> What is required
Copy out the listing below, putting "Learn More" wherever "Read More" appears and leaving everything else the same.

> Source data

- Opening Delimiter -

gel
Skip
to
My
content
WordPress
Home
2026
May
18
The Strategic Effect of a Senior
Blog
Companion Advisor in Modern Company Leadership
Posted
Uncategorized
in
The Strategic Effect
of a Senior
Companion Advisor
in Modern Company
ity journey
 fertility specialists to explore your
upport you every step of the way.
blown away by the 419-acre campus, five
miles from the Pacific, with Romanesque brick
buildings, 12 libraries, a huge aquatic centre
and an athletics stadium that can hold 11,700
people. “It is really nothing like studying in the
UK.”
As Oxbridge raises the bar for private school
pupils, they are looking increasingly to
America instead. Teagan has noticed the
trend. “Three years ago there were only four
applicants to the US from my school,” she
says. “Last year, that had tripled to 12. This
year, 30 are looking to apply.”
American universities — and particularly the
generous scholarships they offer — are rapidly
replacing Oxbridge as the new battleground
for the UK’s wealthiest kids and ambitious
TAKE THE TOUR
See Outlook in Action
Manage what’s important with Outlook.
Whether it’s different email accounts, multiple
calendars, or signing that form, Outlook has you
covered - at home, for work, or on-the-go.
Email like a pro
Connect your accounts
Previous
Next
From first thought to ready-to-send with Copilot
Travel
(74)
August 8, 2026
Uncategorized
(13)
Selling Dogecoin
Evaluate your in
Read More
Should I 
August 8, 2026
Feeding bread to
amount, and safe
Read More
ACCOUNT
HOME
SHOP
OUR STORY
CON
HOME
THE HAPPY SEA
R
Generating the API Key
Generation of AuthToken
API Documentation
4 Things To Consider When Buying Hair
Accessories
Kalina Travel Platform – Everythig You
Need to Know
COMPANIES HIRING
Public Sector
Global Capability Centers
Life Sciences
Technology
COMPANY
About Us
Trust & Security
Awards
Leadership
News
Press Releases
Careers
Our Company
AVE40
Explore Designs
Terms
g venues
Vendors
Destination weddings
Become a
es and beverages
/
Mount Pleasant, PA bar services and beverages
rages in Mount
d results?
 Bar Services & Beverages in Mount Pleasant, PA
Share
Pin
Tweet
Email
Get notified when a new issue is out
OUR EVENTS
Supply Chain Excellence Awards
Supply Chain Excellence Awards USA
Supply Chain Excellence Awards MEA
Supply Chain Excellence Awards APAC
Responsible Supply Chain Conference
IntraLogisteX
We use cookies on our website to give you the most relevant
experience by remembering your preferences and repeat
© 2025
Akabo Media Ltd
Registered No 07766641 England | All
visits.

- Closing Delimiter -

> Written solution
gel
Skip
to
My
content
WordPress
Home
2026
May
18
The Strategic Effect of a Senior
Blog
Companion Advisor in Modern Company Leadership
Posted
Uncategorized
in
The Strategic Effect
of a Senior
Companion Advisor
in Modern Company
ity journey
 fertility specialists to explore your
upport you every step of the way.
blown away by the 419-acre campus, five
miles from the Pacific, with Romanesque brick
buildings, 12 libraries, a huge aquatic centre
and an athletics stadium that can hold 11,700
people. “It is really nothing like studying in the
UK.”
As Oxbridge raises the bar for private school
pupils, they are looking increasingly to
America instead. Teagan has noticed the
trend. “Three years ago there were only four
applicants to the US from my school,” she
says. “Last year, that had tripled to 12. This
year, 30 are looking to apply.”
American universities — and particularly the
generous scholarships they offer — are rapidly
replacing Oxbridge as the new battleground
for the UK’s wealthiest kids and ambitious
TAKE THE TOUR
See Outlook in Action
Manage what’s important with Outlook.
Whether it’s different email accounts, multiple
calendars, or signing that form, Outlook has you
covered - at home, for work, or on-the-go.
Email like a pro
Connect your accounts
Previous
Next
From first thought to ready-to-send with Copilot
Travel
(74)
August 8, 2026
Uncategorized
(13)
Selling Dogecoin
Evaluate your in
Learn More
Should I 
August 8, 2026
Feeding bread to
amount, and safe
Learn More
ACCOUNT
HOME
SHOP
OUR STORY
CON
HOME
THE HAPPY SEA
R
Generating the API Key
Generation of AuthToken
API Documentation
4 Things To Consider When Buying Hair
Accessories
Kalina Travel Platform – Everythig You
Need to Know
COMPANIES HIRING
Public Sector
Global Capability Centers
Life Sciences
Technology
COMPANY
About Us
Trust & Security
Awards
Leadership
News
Press Releases
Careers
Our Company
AVE40
Explore Designs
Terms
g venues
Vendors
Destination weddings
Become a
es and beverages
/
Mount Pleasant, PA bar services and beverages
rages in Mount
d results?
 Bar Services & Beverages in Mount Pleasant, PA
Share
Pin
Tweet
Email
Get notified when a new issue is out
OUR EVENTS
Supply Chain Excellence Awards
Supply Chain Excellence Awards USA
Supply Chain Excellence Awards MEA
Supply Chain Excellence Awards APAC
Responsible Supply Chain Conference
IntraLogisteX
We use cookies on our website to give you the most relevant
experience by remembering your preferences and repeat
© 2025
Akabo Media Ltd
Registered No 07766641 England | All
visits.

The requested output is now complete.